OCFA also uses GIS to plan wildland fire defense strategies, perform fuel modification and inspection programs, plan for evacuations, and more.

Better Serving the Community Now and into the Future

According to OCFA, the benefits from implementing the infrastructure, capabilities, and functionality of enterprise GIS go beyond the usual data sharing and improved efficiencies. They include streamlining and elimination of redundant activities, reduction of the time it takes emergency response vehicles to arrive at an incident, the ability to provide GIS data and tools to improve fire incident management during emergencies, and improvements in planning and risk management.

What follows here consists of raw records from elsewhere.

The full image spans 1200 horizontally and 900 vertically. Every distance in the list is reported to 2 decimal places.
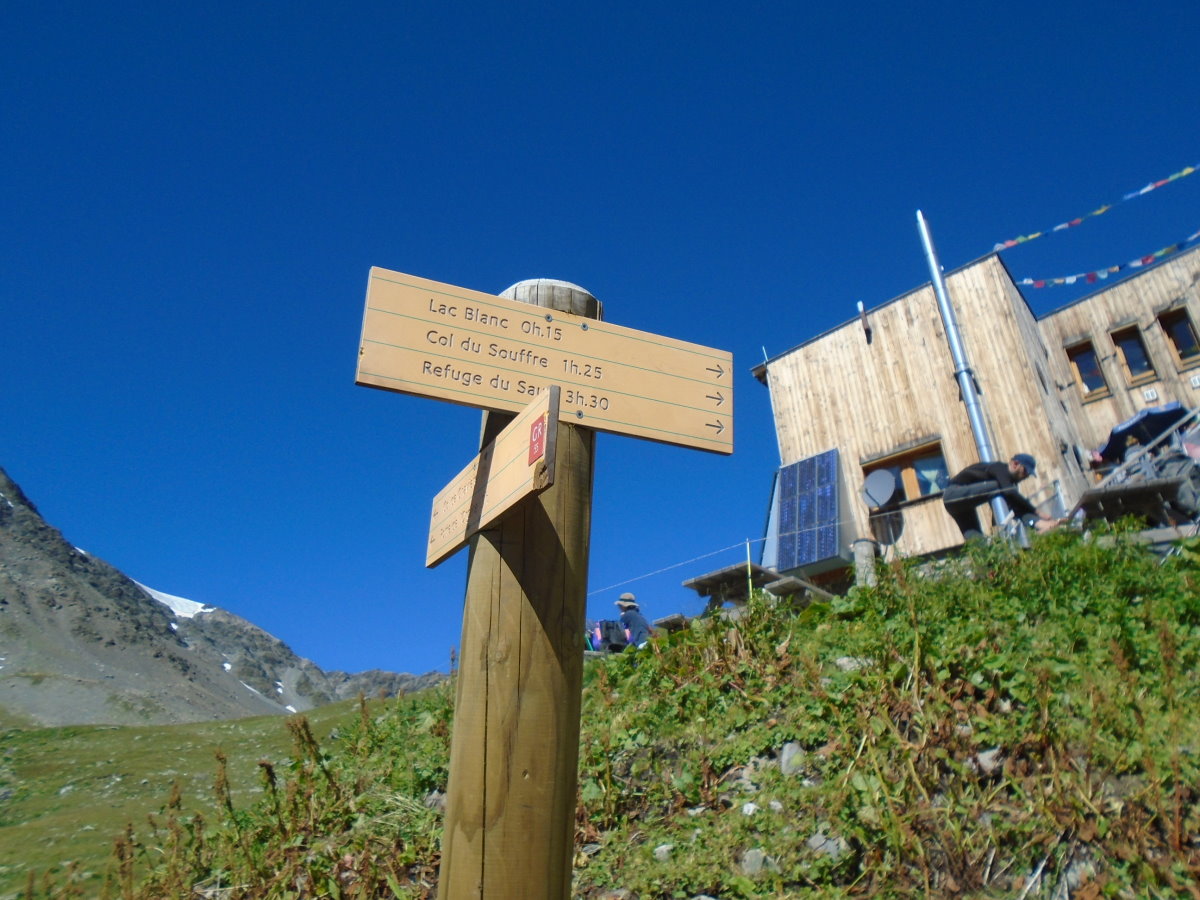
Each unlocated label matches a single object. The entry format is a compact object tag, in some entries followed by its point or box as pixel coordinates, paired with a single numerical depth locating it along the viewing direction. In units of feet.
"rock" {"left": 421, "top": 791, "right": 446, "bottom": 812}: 17.61
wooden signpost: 6.65
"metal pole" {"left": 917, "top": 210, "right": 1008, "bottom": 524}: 49.16
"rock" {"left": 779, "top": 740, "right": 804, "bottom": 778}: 14.86
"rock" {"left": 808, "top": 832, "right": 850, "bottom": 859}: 12.37
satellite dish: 53.47
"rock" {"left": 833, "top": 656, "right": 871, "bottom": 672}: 16.95
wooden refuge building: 52.16
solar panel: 51.85
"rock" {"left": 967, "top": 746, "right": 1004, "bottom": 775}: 13.15
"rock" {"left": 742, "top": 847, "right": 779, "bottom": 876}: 12.62
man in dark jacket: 28.22
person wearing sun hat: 34.81
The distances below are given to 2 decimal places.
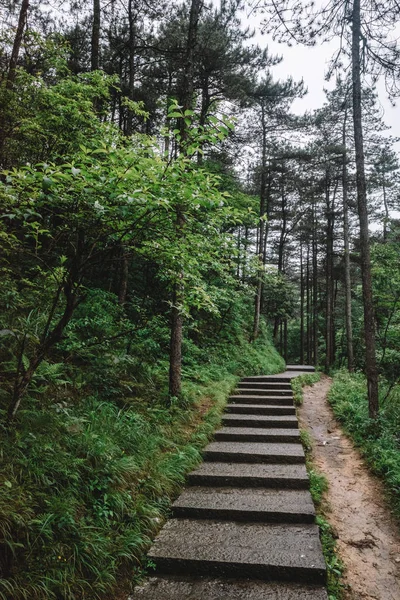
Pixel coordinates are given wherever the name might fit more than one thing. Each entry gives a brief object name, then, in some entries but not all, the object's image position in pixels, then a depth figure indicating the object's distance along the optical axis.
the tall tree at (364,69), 7.05
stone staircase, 3.12
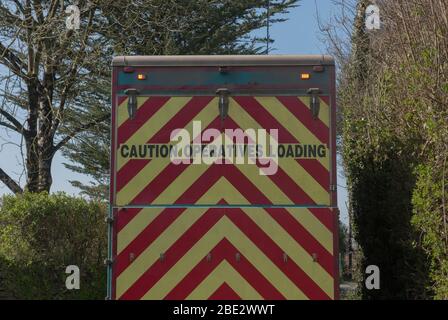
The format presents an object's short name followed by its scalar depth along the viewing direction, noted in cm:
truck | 638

"GIS maps and analysis help transform data into useful information," says Mangiameli. "GIS helps commanders and others quickly assess information integrated and rendered visually in a map for better decision making. This helps us better serve our citizens, and that's at the core of everything we do."

Within OCFA's Enterprise GIS Strategic Plan, 46 GIS-related business needs were established. To meet these business needs, 23 GIS applications were identified, which include emergency incident pattern analysis, chemical hazard data mapping, inspection workload assignment, and arson analysis.